### What needs to be done
Reproduce the passage from the conference dispatch word for word, starting with the words containing "Welcome to the" and ending with "TREC at PSU.)".
___ Selected extract ___
Welcome to the latest dispatch from our Transportation Research Board Annual Meeting Special Correspondent Aaron Brown, who was in D.C. covering the event thanks to sponsorship from the Transportation Research and Education Center at Portland State University (TREC at PSU). See past coverage here. (Note: Views expressed by the author are his own and do not reflect those of TREC at PSU.)
Transit equity
Aaron Golub’s presentation was one of my personal highlights of the conference. I attended a seminar in which Dr. Golub, a Professor of Urban Studies and Planning and the Director of the Toulan School of Urban Studies and Planning at Portland State University, shared findings from his ongoing research about the equity implications of TriMet’s shift towards electronic fares. His presentation, “An Equity Assessment of Smart Mobility Systems in Portland, Oregon”, was featured in a session titled, “Taking Off the Rose-Colored Glasses: Equitable Access to 21st-Century Mobility Options”.
___ Excerpted records ___
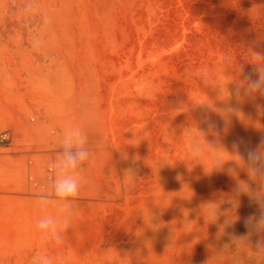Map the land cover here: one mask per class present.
<instances>
[{"label":"rangeland","instance_id":"obj_1","mask_svg":"<svg viewBox=\"0 0 264 264\" xmlns=\"http://www.w3.org/2000/svg\"><path fill=\"white\" fill-rule=\"evenodd\" d=\"M253 50L264 0H0V264H264V207L229 172L264 141V98L233 92ZM70 123L92 152L57 249L36 195Z\"/></svg>","mask_w":264,"mask_h":264},{"label":"clouds","instance_id":"obj_2","mask_svg":"<svg viewBox=\"0 0 264 264\" xmlns=\"http://www.w3.org/2000/svg\"><path fill=\"white\" fill-rule=\"evenodd\" d=\"M43 22L47 24L48 18L45 17ZM250 64L256 78L253 79L251 74L244 76L242 84L236 85L233 90L237 99L241 98V93L252 100L257 97L264 98V53L253 50L250 53ZM256 107L258 110H264L262 105L257 104ZM233 111L231 107L225 109L226 113ZM211 127L213 125L210 124ZM233 147L235 163L229 172L235 175L236 169L239 168L244 170L248 177L247 181L238 182L237 193L249 194L264 207V141L255 149L249 148L246 158L240 154L238 145ZM91 152L85 130L78 124L70 123L65 126L60 135L55 158L50 163L52 175L48 177L47 189L36 195L38 207L45 210V214L35 221L42 245H51L57 249L64 245L65 234L71 230L73 218L79 211L81 189L85 183L82 166L89 160ZM217 167H222V164H217ZM125 172L136 176L131 169ZM252 183L257 184L256 191L252 190ZM50 207L56 210L54 214L47 212ZM250 227L256 231L264 230V214L259 220L250 221ZM261 248H264V244L258 246V250ZM30 264H63V257L49 255L46 250L38 251L31 257Z\"/></svg>","mask_w":264,"mask_h":264},{"label":"built area","instance_id":"obj_3","mask_svg":"<svg viewBox=\"0 0 264 264\" xmlns=\"http://www.w3.org/2000/svg\"><path fill=\"white\" fill-rule=\"evenodd\" d=\"M0 141L4 142V143H8L9 142V138L8 136L4 133L2 135H0Z\"/></svg>","mask_w":264,"mask_h":264}]
</instances>
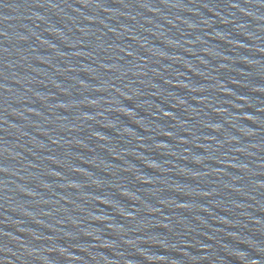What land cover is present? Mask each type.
<instances>
[{
  "label": "water",
  "instance_id": "water-1",
  "mask_svg": "<svg viewBox=\"0 0 264 264\" xmlns=\"http://www.w3.org/2000/svg\"><path fill=\"white\" fill-rule=\"evenodd\" d=\"M0 264H264V0H0Z\"/></svg>",
  "mask_w": 264,
  "mask_h": 264
}]
</instances>
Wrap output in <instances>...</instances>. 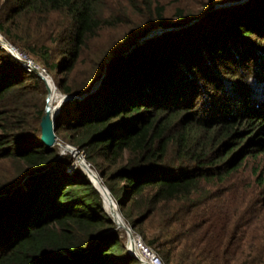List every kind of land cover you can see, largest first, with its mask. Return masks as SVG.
<instances>
[{"label":"trees","instance_id":"obj_1","mask_svg":"<svg viewBox=\"0 0 264 264\" xmlns=\"http://www.w3.org/2000/svg\"><path fill=\"white\" fill-rule=\"evenodd\" d=\"M204 1L169 17L158 0H0V34L78 95L57 138L164 264H264V231L241 239L208 198L264 182L257 162L245 170L264 152V0ZM45 94L0 44V264H140L71 153L41 142Z\"/></svg>","mask_w":264,"mask_h":264},{"label":"rangeland","instance_id":"obj_2","mask_svg":"<svg viewBox=\"0 0 264 264\" xmlns=\"http://www.w3.org/2000/svg\"><path fill=\"white\" fill-rule=\"evenodd\" d=\"M158 1L164 5V15L169 16V17L173 16V12H174V9L176 7H181L185 13H198L199 11H201L203 9V7H205V4H203V2H205L204 0H158ZM236 1L241 2L244 0H236ZM233 2L234 1H230V2L227 1V2H223L221 4L215 3L213 5V7H217L219 5H228V4L233 3ZM122 28L121 27L120 28L115 27V28H107V29L99 30L95 35L96 37H94L92 40L89 41V45L91 46V44H100V43L104 42V40L110 35H112V36L120 35ZM151 35H149V36H151ZM149 36H147V37H149ZM144 38H145V36H143L142 38H139V41L143 40ZM4 40L7 41L6 39H4ZM18 47L20 49H23L20 46H18ZM28 54H30V53H28ZM31 56L37 61V59L33 55H31ZM37 62L39 64H41L39 61H37ZM43 67L46 70V73L48 76L47 79H49L50 83L53 86V93H54L53 110L55 112V107L59 103V100L62 97L61 93H63V92H61L58 89V87L56 86L55 82H56L57 74L54 72V70H49L45 66H43ZM43 83H44V81H43ZM56 141L66 143V142H63L59 136H58V138L56 136ZM55 145H57V144H55ZM72 157H73V155H72ZM251 162H254V163L257 162L264 172V152L259 153L254 160H252V159L248 160V163L246 164L245 170H247L248 165H250ZM0 165H1V162H0ZM90 172L95 174L92 171H90ZM244 176H245V173L243 172V177ZM263 177H264V173H263ZM98 183H99V181H98ZM213 193L216 194V197H210L211 194H213ZM208 198L212 199V201H211L212 205L215 203L214 204L215 208L220 207L221 209H225L227 212L232 211L235 214H237V216H235L236 219H234L235 224L234 225L231 224V226L236 227V229L240 231L241 239H243V235L246 232V226H248L249 231H252L254 234H257L258 232L264 231V182L259 186H254V184H253L252 187H248V186L246 187V186L239 185L238 182L234 181L233 184H231L229 187H227L225 189H211L210 192L208 193ZM106 204L109 205L111 209H114L113 205H111V203H110L108 196H106ZM115 208L118 211L116 205H115ZM106 209L109 213L113 214L114 218L119 219L113 213L114 210L111 211L107 206H106ZM119 214H120V212H119ZM121 218H122L123 222L126 223V225L131 230L130 226L127 224V222L123 219L122 216H121ZM118 228L121 229V231H122L121 234H124L125 243H126L127 236H126V233L124 232V229L121 227H118ZM150 230L148 229L146 231L147 235L150 234ZM136 234H138V233H136ZM138 235L141 237V239L144 242V239L142 238L140 233ZM152 249L154 250L155 257L158 259V262L160 264H164L161 261V259H159L157 251H155V248H152ZM156 250H157V247H156ZM249 250H250V248H246L244 253L248 252ZM177 256H178V254L176 252H173V254L170 256L168 264H175V262L177 260ZM238 263H239V259H237V260L234 259L231 262H228L227 264H238Z\"/></svg>","mask_w":264,"mask_h":264},{"label":"water","instance_id":"obj_3","mask_svg":"<svg viewBox=\"0 0 264 264\" xmlns=\"http://www.w3.org/2000/svg\"><path fill=\"white\" fill-rule=\"evenodd\" d=\"M156 31H158V30L157 29H154V30L148 32L145 35V38L147 36L153 34ZM0 43L2 45L8 46L7 41H5L2 37H0ZM40 78L44 81V86H45V89H46L45 106H44L43 113H42V115L40 117V120H39V129H40V140H41V142L44 144V146L46 148H50L53 144H57L58 147H60L61 152L63 150L69 151L73 155V157H74L73 158L72 166L75 165V164H78L79 167L85 171L86 175L88 176L89 181L99 191V193H100V195L102 197L103 206H104V193H103V191L108 196L111 205H114L115 206V202L113 201L112 197L110 196V194L108 192V189L102 183H100L101 184L100 187L96 186L94 184V182L91 180V178L89 176V171H93L94 172V170L85 161V159H84V153L81 150L77 149L76 147H74V146H72V145H70L68 143H62V142L56 141V134L54 132V128H55V116L58 113L59 105H60V103L62 101L66 100V99L73 98V97H78V95L77 94L61 93L62 94V97L59 100V103L55 107V112L53 114H49L48 113L47 106H46V100H47V83L45 81L46 78H44V77H40ZM77 158H80V162L77 161ZM114 214L121 221V223L118 224L117 221H116V219L113 217V214L112 213H109L110 217L115 222L116 226L117 227H121L124 230H129V228L126 225V223L123 222V220H122L121 215L119 214V212L117 210H114Z\"/></svg>","mask_w":264,"mask_h":264},{"label":"built area","instance_id":"obj_4","mask_svg":"<svg viewBox=\"0 0 264 264\" xmlns=\"http://www.w3.org/2000/svg\"><path fill=\"white\" fill-rule=\"evenodd\" d=\"M7 43L8 46L2 45L1 43L0 44L9 52L12 57H14L20 63L21 67L24 70L32 71L39 77H48L45 68L41 64H39L30 54H28V52H26L24 49H20L16 45H13L9 42ZM72 163L73 158L68 165V169H72L76 165L75 164L72 166ZM124 232L127 236L125 246L127 250L135 258H137L140 264H148V262H152V260H155L157 264H160L158 262V259L155 257L154 250L149 245L145 244L138 234H134L130 229L124 230Z\"/></svg>","mask_w":264,"mask_h":264},{"label":"bare ground","instance_id":"obj_5","mask_svg":"<svg viewBox=\"0 0 264 264\" xmlns=\"http://www.w3.org/2000/svg\"><path fill=\"white\" fill-rule=\"evenodd\" d=\"M45 81H46V83H47V100H46V106H47V109H48V113L49 114H53L54 113V110H53V101H54V93H53V86H52V84L50 83V81H49V79H47V77H46V79H45ZM77 160L80 162V158H77ZM84 168V167H83ZM85 169V168H84ZM83 170V169H82ZM90 172V171H89ZM93 172V171H92ZM94 173H95V171H94ZM93 174V173H92ZM96 174V173H95ZM94 174V175H95ZM89 176H90V173H89ZM95 177H96V179L99 181V183H96L95 182V180H93L92 179V177L90 176V178H91V180L94 182V184L96 185V186H98V187H100V183H101V181H100V179L98 178V176L97 175H95ZM103 193H104V208H105V210L107 211V209H106V206H107V204H106V193L103 191ZM113 207H114V210H116V208H115V206L113 205ZM108 212V211H107ZM109 213V212H108ZM113 213H114V211H113ZM116 219V221H117V223L119 224V223H121V221L119 220V219H117V218H115ZM148 264H157L156 263V261L155 260H152V262H148Z\"/></svg>","mask_w":264,"mask_h":264}]
</instances>
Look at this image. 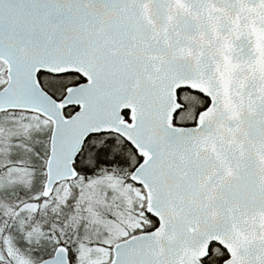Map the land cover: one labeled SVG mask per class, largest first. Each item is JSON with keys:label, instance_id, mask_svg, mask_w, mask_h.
Listing matches in <instances>:
<instances>
[{"label": "snow or ice", "instance_id": "6c2138e0", "mask_svg": "<svg viewBox=\"0 0 264 264\" xmlns=\"http://www.w3.org/2000/svg\"><path fill=\"white\" fill-rule=\"evenodd\" d=\"M0 264H264V0H0Z\"/></svg>", "mask_w": 264, "mask_h": 264}]
</instances>
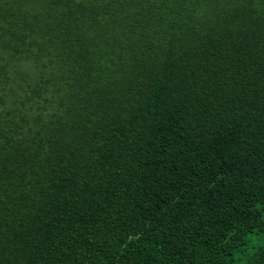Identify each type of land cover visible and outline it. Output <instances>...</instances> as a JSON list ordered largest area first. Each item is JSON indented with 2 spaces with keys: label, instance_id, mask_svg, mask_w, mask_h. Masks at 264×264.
Instances as JSON below:
<instances>
[{
  "label": "trees",
  "instance_id": "1",
  "mask_svg": "<svg viewBox=\"0 0 264 264\" xmlns=\"http://www.w3.org/2000/svg\"><path fill=\"white\" fill-rule=\"evenodd\" d=\"M0 264H264V0H0Z\"/></svg>",
  "mask_w": 264,
  "mask_h": 264
}]
</instances>
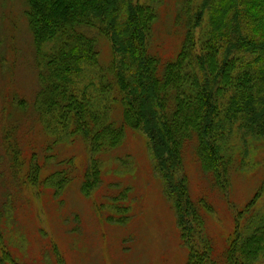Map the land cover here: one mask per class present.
I'll list each match as a JSON object with an SVG mask.
<instances>
[{"label":"trees","instance_id":"obj_1","mask_svg":"<svg viewBox=\"0 0 264 264\" xmlns=\"http://www.w3.org/2000/svg\"><path fill=\"white\" fill-rule=\"evenodd\" d=\"M160 2L26 0L40 78L35 109L56 138L81 134L87 141L86 195L101 182L97 154L120 145L126 128L143 132L193 264H216L203 233L201 209L207 207L191 196L183 151L195 142L202 169L227 196L235 138L247 144L248 135L264 137V0H181L177 21L184 39L166 61L150 50ZM89 31L109 41V69L101 67L98 40ZM89 66L101 69L106 102L77 88ZM115 103L122 106L121 121L112 115ZM68 179L58 172L46 182L60 189ZM263 195L264 180L236 211L227 264H258L264 256ZM119 201H112L117 211ZM0 264H25L7 250L1 229Z\"/></svg>","mask_w":264,"mask_h":264},{"label":"rangeland","instance_id":"obj_2","mask_svg":"<svg viewBox=\"0 0 264 264\" xmlns=\"http://www.w3.org/2000/svg\"><path fill=\"white\" fill-rule=\"evenodd\" d=\"M180 3L161 0L158 5L150 50L163 61L183 43ZM26 7V0H0V229L7 250L25 264H193L143 132L126 128L120 145L97 154L101 182L86 195L85 177L92 167L87 141L81 134L56 138L35 109L40 78ZM89 32L97 37L101 67L109 69V41ZM100 70L89 66L77 81V88L87 89L99 103L106 102L99 92ZM113 108V117L121 121L122 106ZM234 144L227 196L202 169L195 142L183 151L191 196L207 207L201 209L203 233L216 264L228 263L235 213L264 180V137L248 135L247 144L236 137ZM58 172L69 176L60 189L46 182ZM113 199L120 200V210ZM259 208L264 211V195ZM258 264H264V256Z\"/></svg>","mask_w":264,"mask_h":264}]
</instances>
___
### Exercise response
Welcome to the latest dispatch from our Transportation Research Board Annual Meeting Special Correspondent Aaron Brown, who was in D.C. covering the event thanks to sponsorship from the Transportation Research and Education Center at Portland State University (TREC at PSU). See past coverage here. (Note: Views expressed by the author are his own and do not reflect those of TREC at PSU.)